My neighbor, who is also a teacher, doesn’t hesitate in her response. “You’re right, I am not brown like you, but we are all the same on the inside,” she says with a mild grin. Morgan looks up, right into her eyes, tilts her head to the side and pauses yet again. Then she says, “well, you’re hair is brown.” As if to say, I guess that will have to do for any physical similarity right now. I am grateful for my neighbors’ patience and understanding. She simply agreed and said “yes, my hair is brown.” Now I’d like to state for the record I have never told my daughter or anyone for that matter that they can only play with their own kind. And as some would say, some of my best friends are white. So why on earth, where on earth did this come from?

My daughter is trying hard to figure out this whole race thing and where she fits.

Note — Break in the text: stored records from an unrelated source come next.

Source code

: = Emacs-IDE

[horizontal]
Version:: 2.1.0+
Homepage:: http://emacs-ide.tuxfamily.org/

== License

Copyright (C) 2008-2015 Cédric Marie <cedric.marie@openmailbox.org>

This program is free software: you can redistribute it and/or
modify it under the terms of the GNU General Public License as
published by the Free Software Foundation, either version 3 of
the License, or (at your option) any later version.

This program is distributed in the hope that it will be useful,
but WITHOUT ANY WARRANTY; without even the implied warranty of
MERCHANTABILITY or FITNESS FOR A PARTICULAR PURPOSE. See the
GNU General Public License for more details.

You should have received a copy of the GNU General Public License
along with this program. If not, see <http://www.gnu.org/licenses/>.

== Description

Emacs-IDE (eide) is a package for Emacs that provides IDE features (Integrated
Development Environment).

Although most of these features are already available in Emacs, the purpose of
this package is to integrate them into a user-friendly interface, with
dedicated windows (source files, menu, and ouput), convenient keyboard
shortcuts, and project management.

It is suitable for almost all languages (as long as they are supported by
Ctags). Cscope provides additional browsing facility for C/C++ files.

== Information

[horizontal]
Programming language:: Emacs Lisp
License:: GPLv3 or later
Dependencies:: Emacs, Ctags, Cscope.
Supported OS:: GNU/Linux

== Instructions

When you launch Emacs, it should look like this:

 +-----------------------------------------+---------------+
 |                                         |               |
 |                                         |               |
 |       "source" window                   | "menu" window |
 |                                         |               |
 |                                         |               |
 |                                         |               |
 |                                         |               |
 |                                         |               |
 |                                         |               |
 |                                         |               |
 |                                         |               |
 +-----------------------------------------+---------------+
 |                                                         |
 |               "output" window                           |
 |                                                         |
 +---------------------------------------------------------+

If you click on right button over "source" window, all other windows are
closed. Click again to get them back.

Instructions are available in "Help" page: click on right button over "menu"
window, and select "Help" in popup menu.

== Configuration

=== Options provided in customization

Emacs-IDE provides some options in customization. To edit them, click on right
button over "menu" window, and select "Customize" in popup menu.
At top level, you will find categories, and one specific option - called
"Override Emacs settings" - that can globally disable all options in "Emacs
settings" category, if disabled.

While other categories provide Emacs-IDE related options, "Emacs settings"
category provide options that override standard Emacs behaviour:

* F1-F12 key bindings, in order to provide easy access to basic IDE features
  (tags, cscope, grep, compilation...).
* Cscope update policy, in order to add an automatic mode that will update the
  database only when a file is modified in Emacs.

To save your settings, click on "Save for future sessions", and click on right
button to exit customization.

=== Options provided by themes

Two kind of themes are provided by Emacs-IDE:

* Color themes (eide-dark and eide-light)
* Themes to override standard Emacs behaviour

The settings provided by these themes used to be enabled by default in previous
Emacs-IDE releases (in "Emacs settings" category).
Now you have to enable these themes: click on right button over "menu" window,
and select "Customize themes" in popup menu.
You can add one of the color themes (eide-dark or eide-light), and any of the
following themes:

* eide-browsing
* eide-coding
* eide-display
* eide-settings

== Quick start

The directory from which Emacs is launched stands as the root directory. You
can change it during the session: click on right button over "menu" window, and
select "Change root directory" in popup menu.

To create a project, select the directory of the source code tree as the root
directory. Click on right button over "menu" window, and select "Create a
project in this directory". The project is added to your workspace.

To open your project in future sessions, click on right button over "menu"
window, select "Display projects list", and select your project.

From complexions to different hair textures, she is trying her best to make sense of it all. For me this is scary and obviously delicate. Instilling African-American pride can be taken out of context in certain situations. After all, I am the one that encourages her to look for dolls that are brown like her or reminds her that her older cousin that she wants to emulate is brown like her. I’m the one who taught her that term. As a chocolate mother, I don’t apologize for reinforcing self-love and positive imagery at such a young age. But as a human being, I look forward to an opportunity to also teach the importance of judging people not by the color of their skin, but by the content of their character.